Saved data entries
┌──
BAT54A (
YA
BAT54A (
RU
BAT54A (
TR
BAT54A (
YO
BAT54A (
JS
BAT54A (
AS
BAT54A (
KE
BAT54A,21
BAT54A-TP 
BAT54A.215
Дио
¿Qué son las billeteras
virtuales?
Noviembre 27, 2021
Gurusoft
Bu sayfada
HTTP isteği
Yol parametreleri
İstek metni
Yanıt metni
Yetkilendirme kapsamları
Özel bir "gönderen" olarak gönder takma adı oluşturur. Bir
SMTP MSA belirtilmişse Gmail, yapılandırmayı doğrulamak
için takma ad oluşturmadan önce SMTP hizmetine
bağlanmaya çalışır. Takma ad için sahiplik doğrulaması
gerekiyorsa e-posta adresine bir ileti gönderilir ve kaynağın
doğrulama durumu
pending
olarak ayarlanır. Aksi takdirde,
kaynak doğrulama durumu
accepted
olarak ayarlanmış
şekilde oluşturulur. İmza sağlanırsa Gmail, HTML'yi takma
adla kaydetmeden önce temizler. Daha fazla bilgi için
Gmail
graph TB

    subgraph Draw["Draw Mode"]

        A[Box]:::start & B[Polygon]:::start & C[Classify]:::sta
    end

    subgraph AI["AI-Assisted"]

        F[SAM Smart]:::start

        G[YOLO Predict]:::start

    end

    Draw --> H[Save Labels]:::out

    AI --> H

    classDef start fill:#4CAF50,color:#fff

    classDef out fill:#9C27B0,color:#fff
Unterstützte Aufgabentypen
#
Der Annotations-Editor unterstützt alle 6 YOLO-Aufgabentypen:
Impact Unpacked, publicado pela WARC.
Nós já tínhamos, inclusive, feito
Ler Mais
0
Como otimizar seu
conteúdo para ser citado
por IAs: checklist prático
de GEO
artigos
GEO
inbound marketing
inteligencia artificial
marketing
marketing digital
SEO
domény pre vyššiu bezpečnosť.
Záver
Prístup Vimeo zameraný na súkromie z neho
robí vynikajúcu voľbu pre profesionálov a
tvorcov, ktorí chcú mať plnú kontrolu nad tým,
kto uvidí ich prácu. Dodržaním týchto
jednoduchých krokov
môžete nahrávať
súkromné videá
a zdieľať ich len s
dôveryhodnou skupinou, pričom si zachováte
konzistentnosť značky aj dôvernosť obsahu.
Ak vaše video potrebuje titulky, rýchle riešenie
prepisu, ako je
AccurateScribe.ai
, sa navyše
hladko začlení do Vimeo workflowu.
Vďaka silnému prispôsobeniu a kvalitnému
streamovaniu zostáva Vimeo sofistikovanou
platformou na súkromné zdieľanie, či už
└──
All that should be written out is the stretch of lines above between the one holding "İstek metni" and the one holding "şekilde oluşturulur. İmza", inclusive, exactly as given.

Exercise solution >>
İstek metni
Yanıt metni
Yetkilendirme kapsamları
Özel bir "gönderen" olarak gönder takma adı oluşturur. Bir
SMTP MSA belirtilmişse Gmail, yapılandırmayı doğrulamak
için takma ad oluşturmadan önce SMTP hizmetine
bağlanmaya çalışır. Takma ad için sahiplik doğrulaması
gerekiyorsa e-posta adresine bir ileti gönderilir ve kaynağın
doğrulama durumu
pending
olarak ayarlanır. Aksi takdirde,
kaynak doğrulama durumu
accepted
olarak ayarlanmış
şekilde oluşturulur. İmza sağlanırsa Gmail, HTML'yi takma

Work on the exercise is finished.